*Lesetext*

::::::::::

Mein Reden, weg mit den Ökotaliban ....
:q:q:q:q


----------



## Sneep (29. Juli 2016)

*AW: Pressemeldung: Anglerverband Niedersachsen - Anfütterverbote sinnlos*



willmalwassagen schrieb:


> @Sneep
> wenn du in einem 2 m tiefen See im Sommer eine anerobe Schicht am Grund hast ist die 10 cm und in Ordnung.
> In einem 10 m tiefen See heisst das anerobes hypolimnon und  ist ein natürlicher Vorgang, Sommerschichtung des Gewässers.
> Auch hier gilt wie immer, jedes Gewässer ist anders und muss auch separat bewertet werden.
> Auch der Kormoran ist nicht vorbildlich. Der schexxt vor jedem Start extrem Dünger ins Wasser.



 Hallo,

wenn jetzt schon eine anaerobe Zone in einem See mit 1,5 m Tiefe als normal angesehen wird, weiß ich nicht, ab wann es denn nicht mehr normal ist.

  In diesem Fall ist nachweislich der gesamte Boden frei von jedem Leben.  Besetzt wird aber immer noch eine Menge, die sich am 1,5 ha See orientiert. Ich habe aber nur noch weniger als 10-15 % der ursprünglichen Nahrung zur Verfügung.

  Also ich habe nicht geschrieben, dass das Problem nur im Sommer besteht. Das hast du fälschlich aus deiner Theorie mit der Schichtung von Seen geschlossen. Die gibt es zwar, aber zu behaupten, dass das auch für einen derart flachen See gilt, ist doch wohl nicht ernst gemeint.
  Die einzige Schichtung, die es hier gibt, ist H2S unten, da schwerer, Wasser oben, da leichter.

  Zumindest, bis man den Wasserkörper in Bewegung bringt. Wenn man mit Rampe besetzt oder mit einer Pumpe frisches Wasser einspritze, drücke ich die unterste Schicht am gegenüberliegenden Ufer hoch. Dort kann ich dann am nächsten Tag alles einsammeln, was nicht schnell genug war. 
  Wenn ich solch eine Zone im Gewässer habe, ist das ein Zeichen, dass der Abbau von organischem Material gestört ist. Die organischen Belastungen summieren sich aber mit der Zeit im Gewässer.

::::::::::

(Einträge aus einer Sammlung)

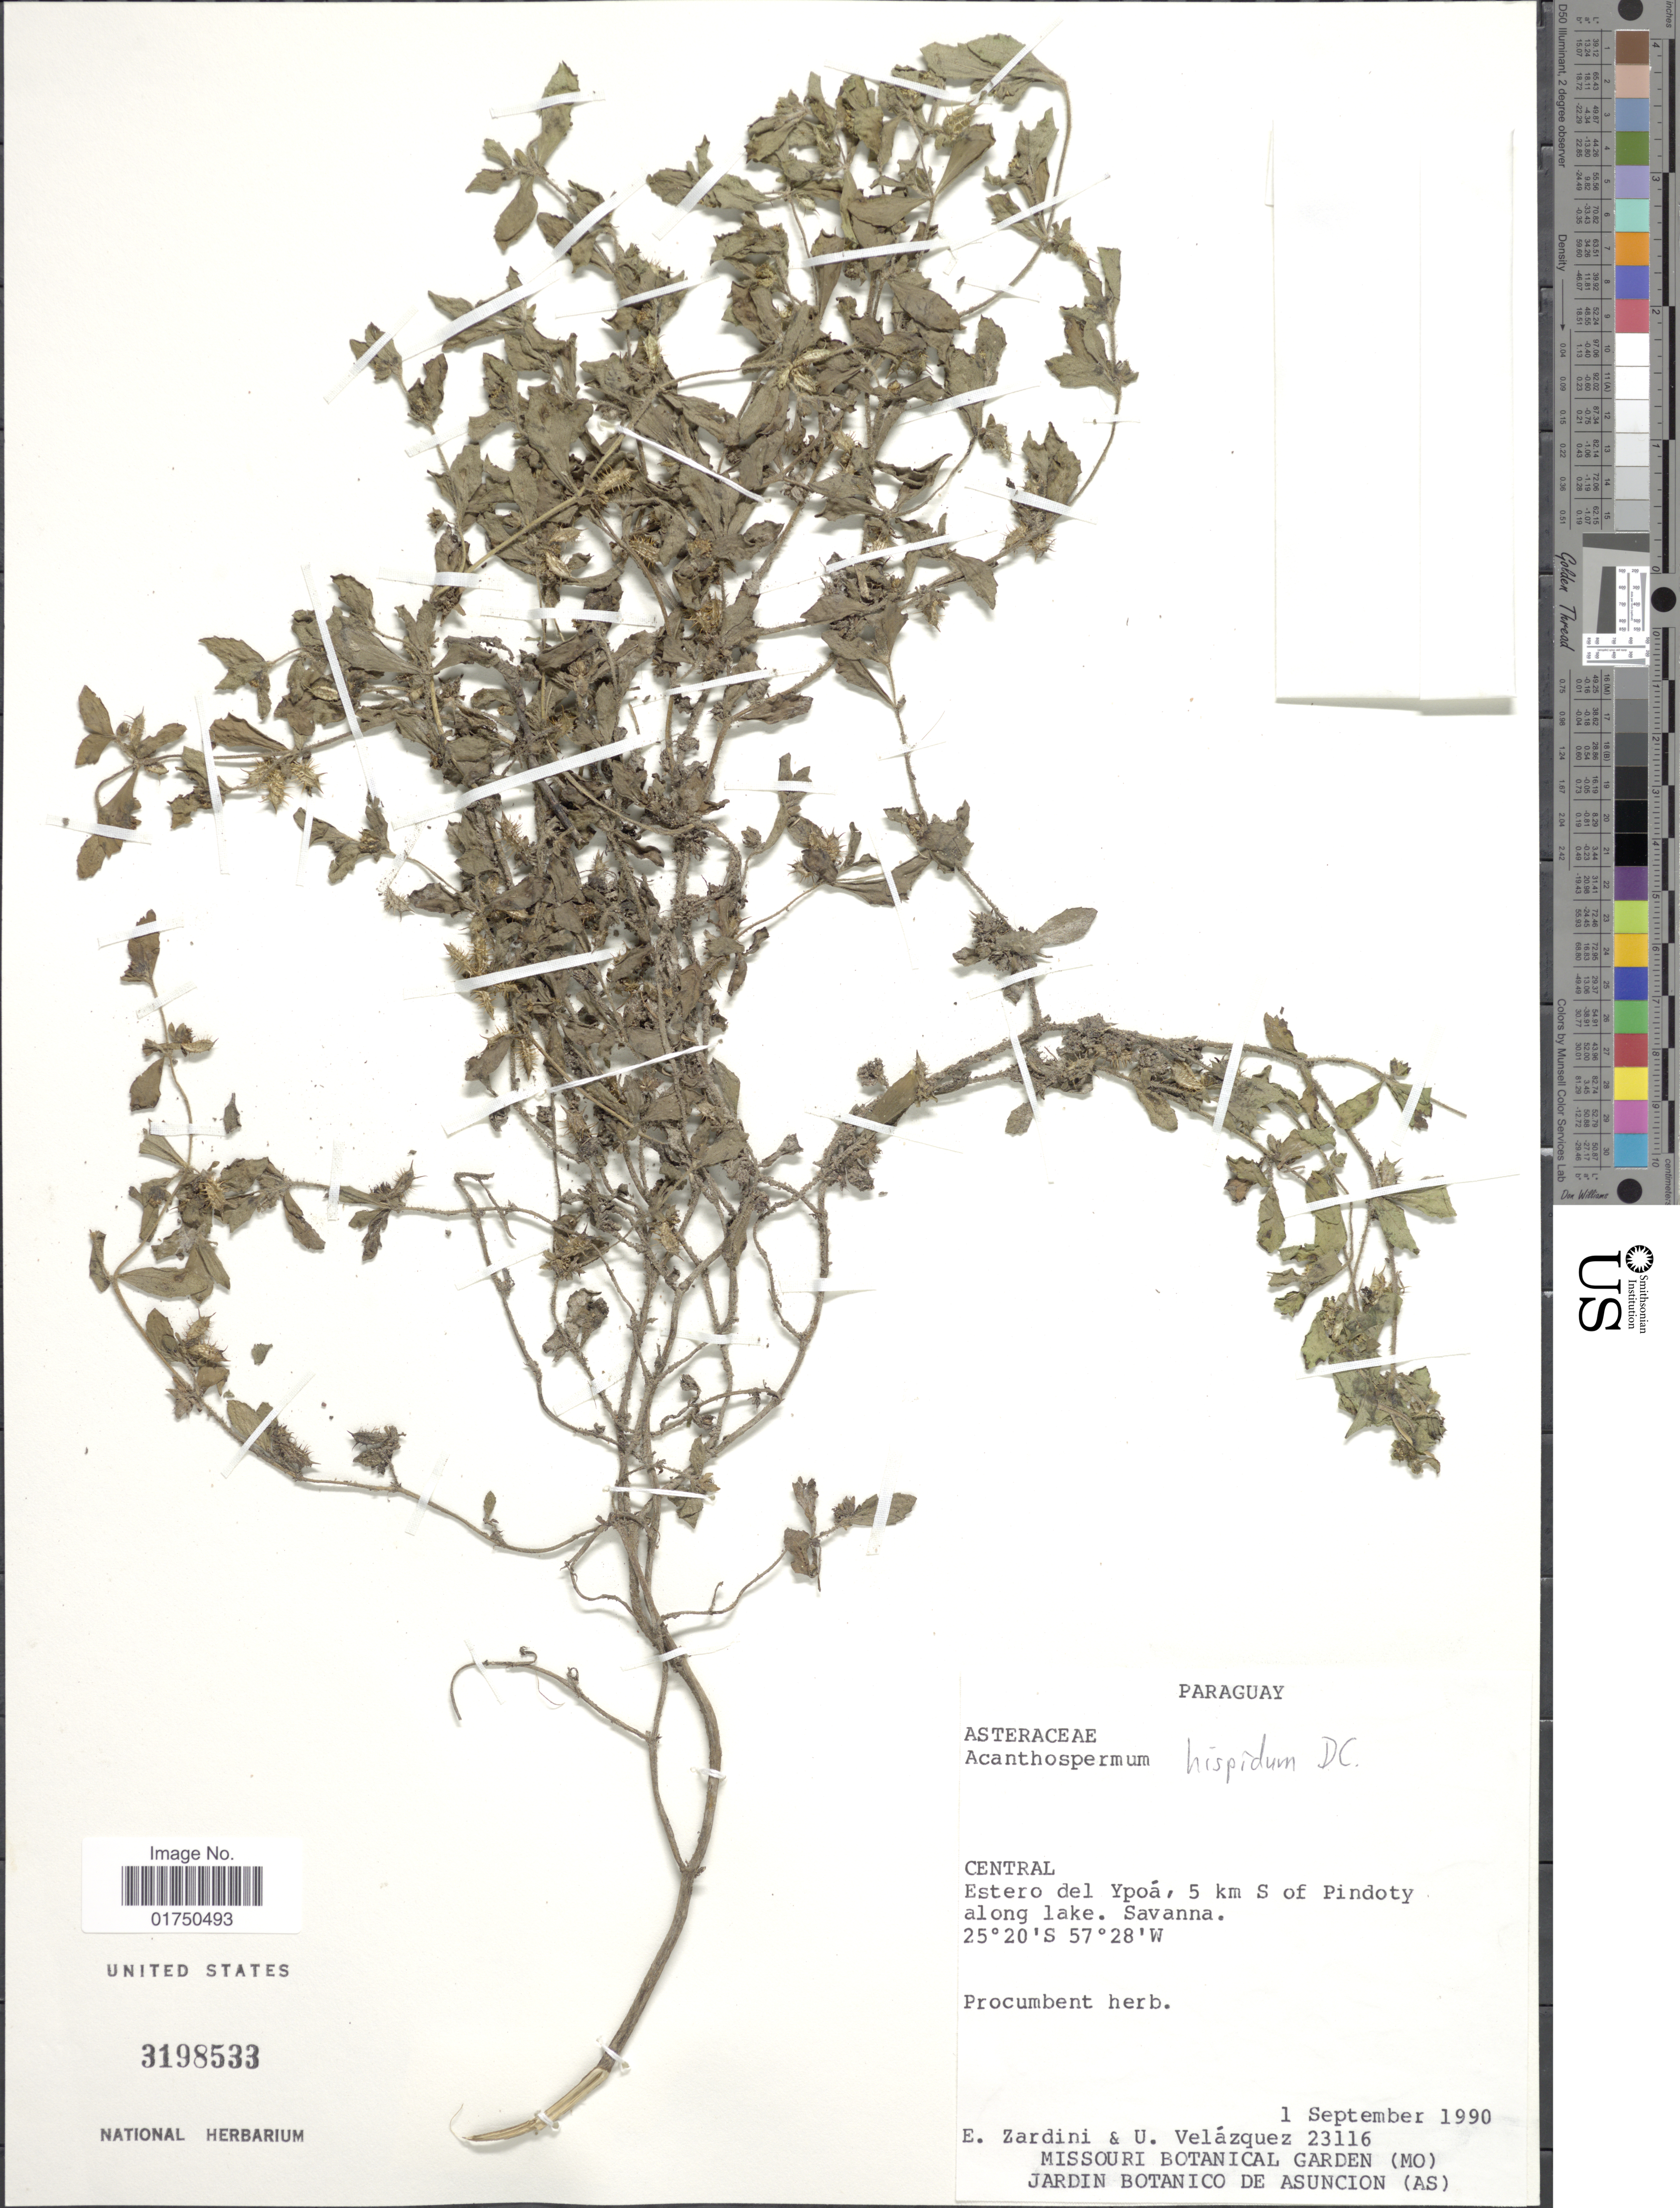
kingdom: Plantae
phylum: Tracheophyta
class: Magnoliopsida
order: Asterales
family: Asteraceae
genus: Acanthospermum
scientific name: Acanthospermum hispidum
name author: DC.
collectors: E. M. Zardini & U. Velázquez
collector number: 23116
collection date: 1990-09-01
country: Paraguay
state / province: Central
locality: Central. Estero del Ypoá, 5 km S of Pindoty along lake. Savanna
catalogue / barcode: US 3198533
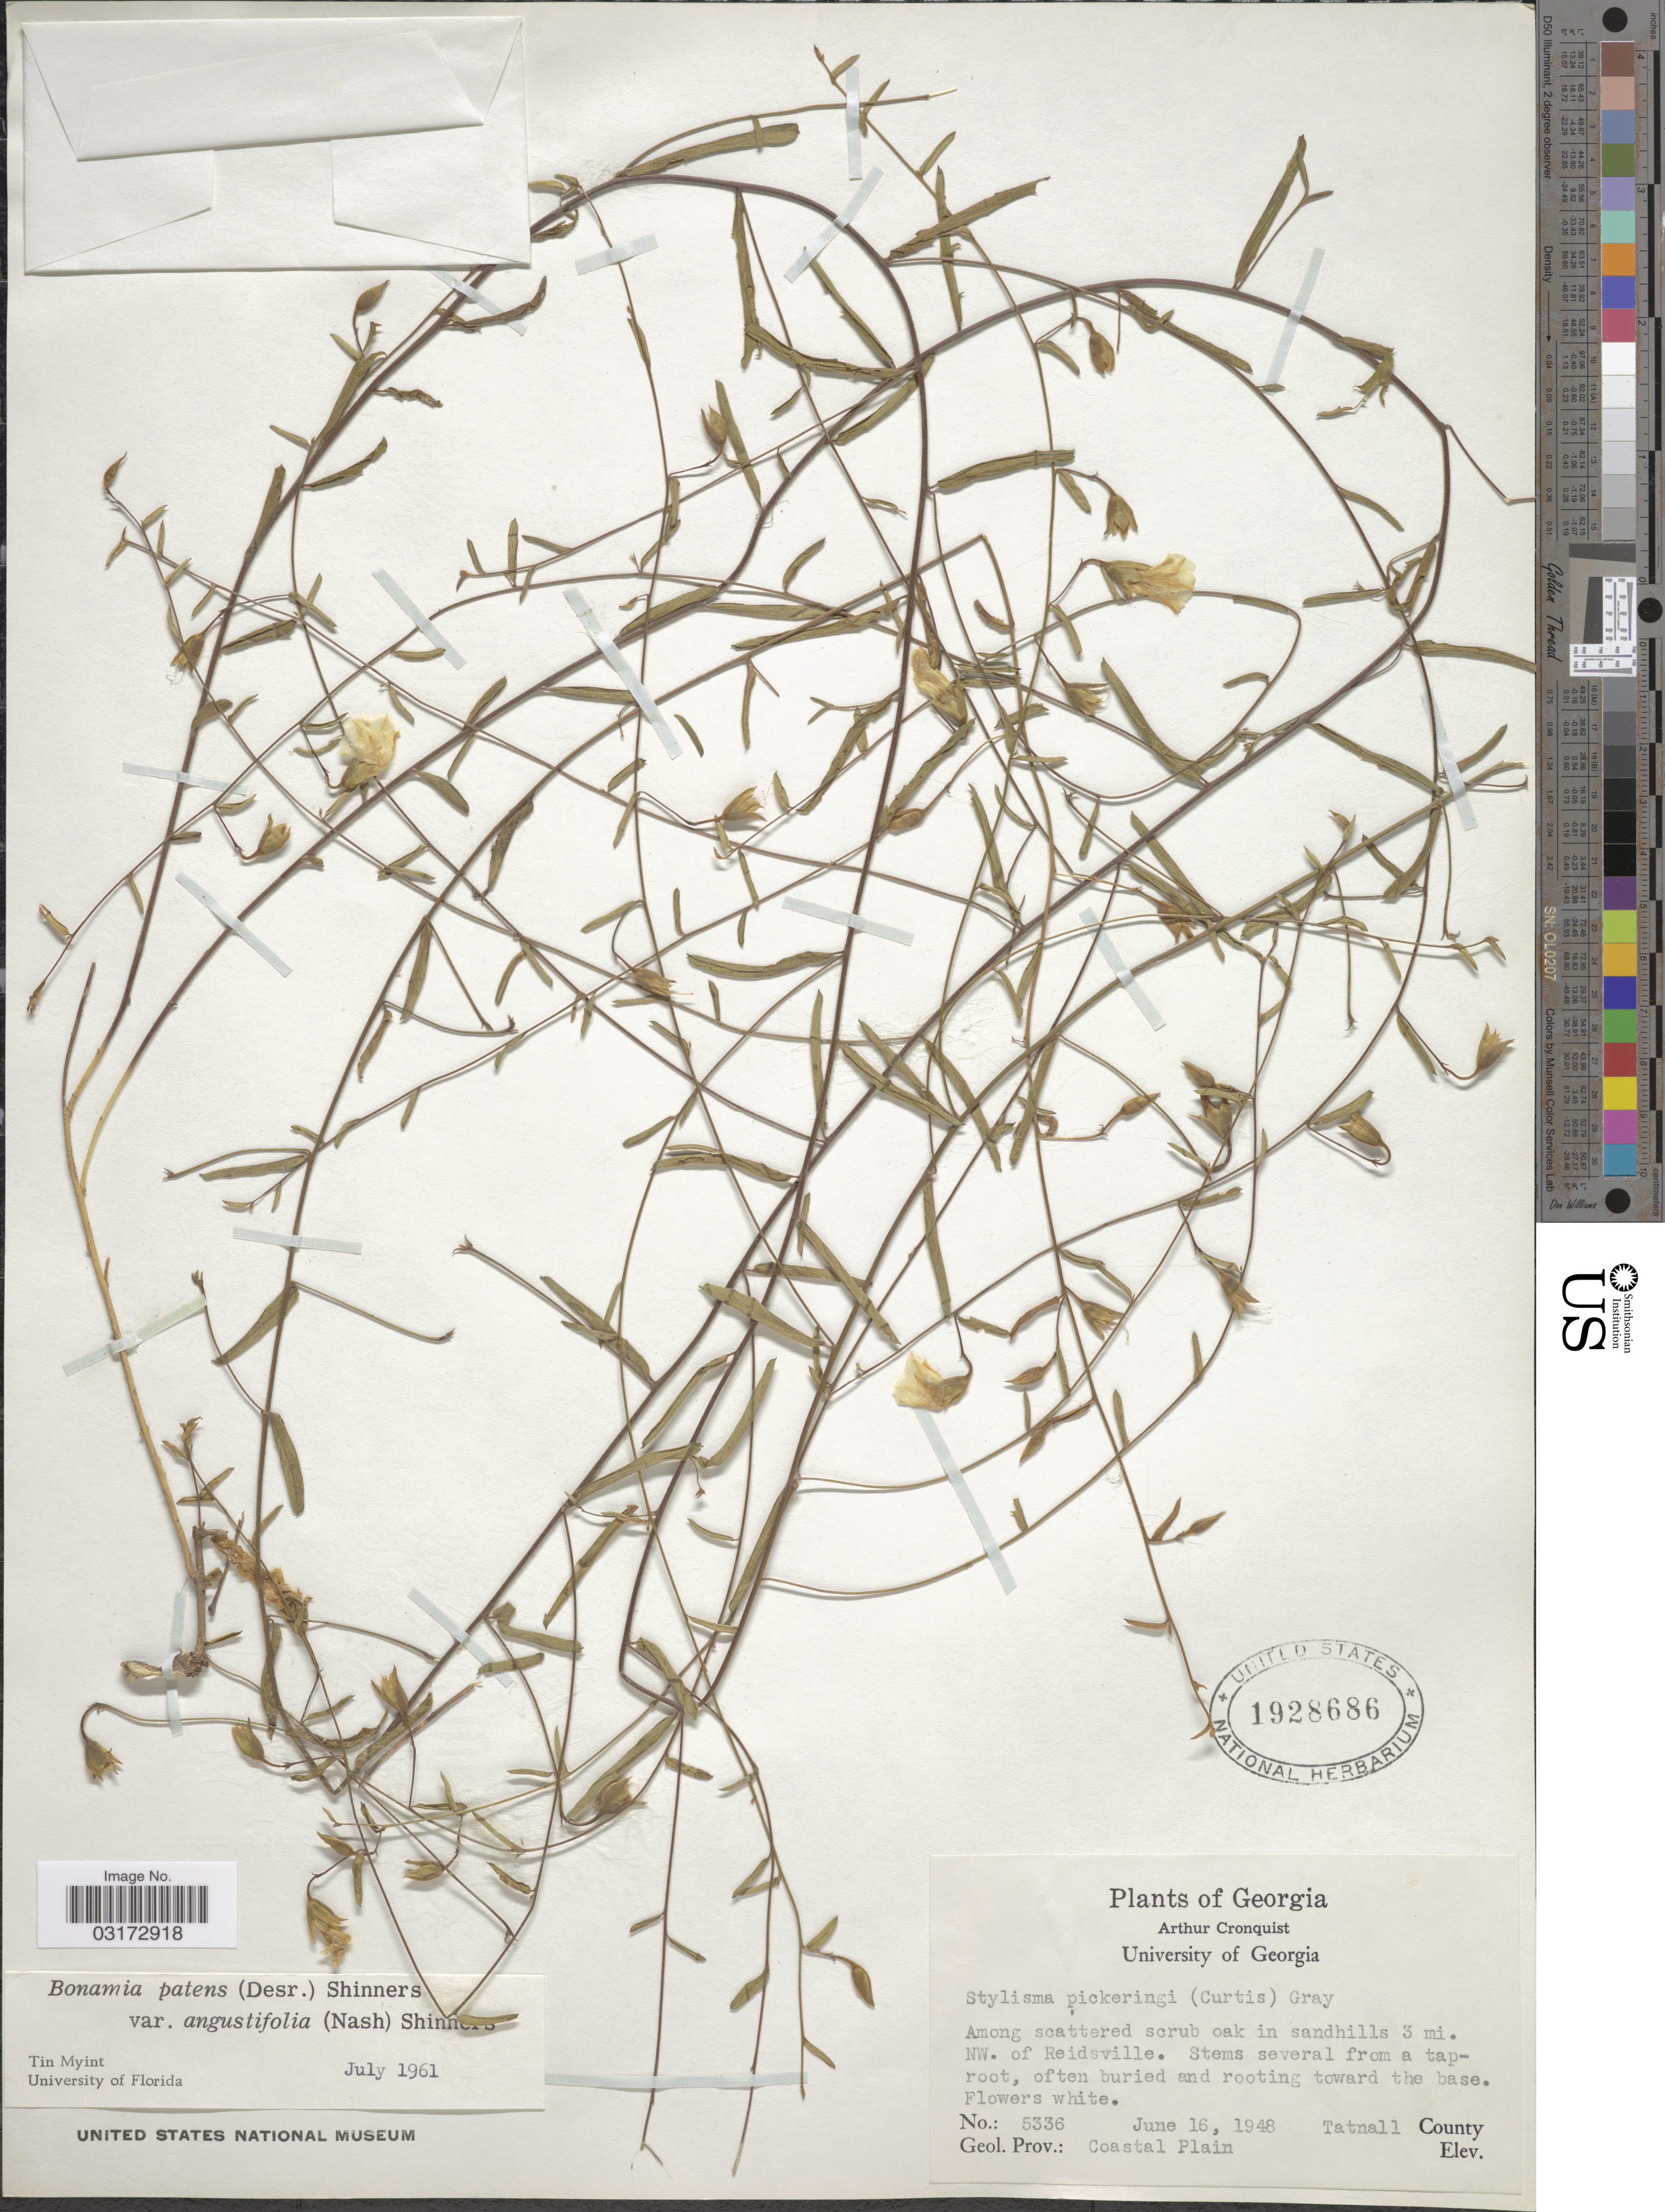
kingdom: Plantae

::::::::::

*Aufgabe*
Erkläre mit den Angaben im Lesetext, warum sich in dem flachen See H2S unten und Wasser oben befindet und wodurch diese Schichtung aufgehoben wird.

*Antwort*
H2S liegt unten, weil es schwerer ist, das Wasser oben, weil es leichter ist. Diese Schichtung bleibt, bis der Wasserkörper in Bewegung gebracht wird, etwa beim Besetzen mit einer Rampe oder beim Einspritzen von frischem Wasser mit einer Pumpe. Dabei wird die unterste Schicht am gegenüberliegenden Ufer hochgedrückt.